# [DATASET RECORDS]
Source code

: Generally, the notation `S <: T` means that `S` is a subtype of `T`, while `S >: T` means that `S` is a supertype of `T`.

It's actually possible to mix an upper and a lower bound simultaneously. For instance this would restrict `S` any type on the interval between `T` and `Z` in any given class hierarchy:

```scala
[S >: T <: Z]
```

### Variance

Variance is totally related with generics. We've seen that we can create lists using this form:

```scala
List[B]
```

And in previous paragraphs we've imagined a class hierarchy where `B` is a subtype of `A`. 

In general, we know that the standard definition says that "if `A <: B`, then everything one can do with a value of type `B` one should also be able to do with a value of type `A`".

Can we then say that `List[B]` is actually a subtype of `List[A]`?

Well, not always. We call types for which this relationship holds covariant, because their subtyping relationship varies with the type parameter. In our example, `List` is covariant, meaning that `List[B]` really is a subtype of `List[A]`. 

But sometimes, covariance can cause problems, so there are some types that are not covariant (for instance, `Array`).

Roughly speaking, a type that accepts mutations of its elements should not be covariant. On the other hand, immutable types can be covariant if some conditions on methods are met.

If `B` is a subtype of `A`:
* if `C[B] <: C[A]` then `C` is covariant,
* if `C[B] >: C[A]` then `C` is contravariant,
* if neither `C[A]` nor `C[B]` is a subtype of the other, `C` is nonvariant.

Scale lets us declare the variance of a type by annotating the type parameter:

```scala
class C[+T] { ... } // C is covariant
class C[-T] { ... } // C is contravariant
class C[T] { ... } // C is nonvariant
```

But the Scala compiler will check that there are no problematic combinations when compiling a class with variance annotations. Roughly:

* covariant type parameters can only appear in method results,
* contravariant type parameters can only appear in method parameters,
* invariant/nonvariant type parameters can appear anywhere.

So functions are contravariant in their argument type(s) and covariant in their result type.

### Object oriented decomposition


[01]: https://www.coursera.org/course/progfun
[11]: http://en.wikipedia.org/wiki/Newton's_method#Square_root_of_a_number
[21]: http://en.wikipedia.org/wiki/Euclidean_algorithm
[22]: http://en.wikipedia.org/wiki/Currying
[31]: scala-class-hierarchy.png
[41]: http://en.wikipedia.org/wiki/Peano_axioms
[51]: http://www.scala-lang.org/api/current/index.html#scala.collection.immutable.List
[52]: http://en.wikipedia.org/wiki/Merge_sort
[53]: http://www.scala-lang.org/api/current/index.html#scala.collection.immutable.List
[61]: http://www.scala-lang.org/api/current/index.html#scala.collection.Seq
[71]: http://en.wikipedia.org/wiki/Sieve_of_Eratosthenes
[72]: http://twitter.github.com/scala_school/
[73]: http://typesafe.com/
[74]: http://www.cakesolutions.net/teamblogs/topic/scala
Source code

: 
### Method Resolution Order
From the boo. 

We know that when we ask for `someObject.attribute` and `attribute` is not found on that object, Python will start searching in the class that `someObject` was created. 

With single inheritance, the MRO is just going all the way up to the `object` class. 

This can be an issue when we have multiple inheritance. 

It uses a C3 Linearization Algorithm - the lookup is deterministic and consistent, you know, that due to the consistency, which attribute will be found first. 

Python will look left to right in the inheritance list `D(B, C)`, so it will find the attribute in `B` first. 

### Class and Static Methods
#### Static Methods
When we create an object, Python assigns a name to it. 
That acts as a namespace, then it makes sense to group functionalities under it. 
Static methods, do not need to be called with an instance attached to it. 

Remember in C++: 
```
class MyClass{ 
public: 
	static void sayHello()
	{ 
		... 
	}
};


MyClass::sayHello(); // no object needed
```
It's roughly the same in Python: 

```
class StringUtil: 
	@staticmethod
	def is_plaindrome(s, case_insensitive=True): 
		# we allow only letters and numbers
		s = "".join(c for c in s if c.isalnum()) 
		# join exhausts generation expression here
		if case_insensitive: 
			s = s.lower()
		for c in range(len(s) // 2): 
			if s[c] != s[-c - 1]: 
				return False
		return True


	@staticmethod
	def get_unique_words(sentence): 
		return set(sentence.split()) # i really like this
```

# [EXERCISE]
Search the data for "MyClass" and list every line in which it occurs.

# [YOUR RESPONSE]
class MyClass{ 
MyClass::sayHello(); // no object needed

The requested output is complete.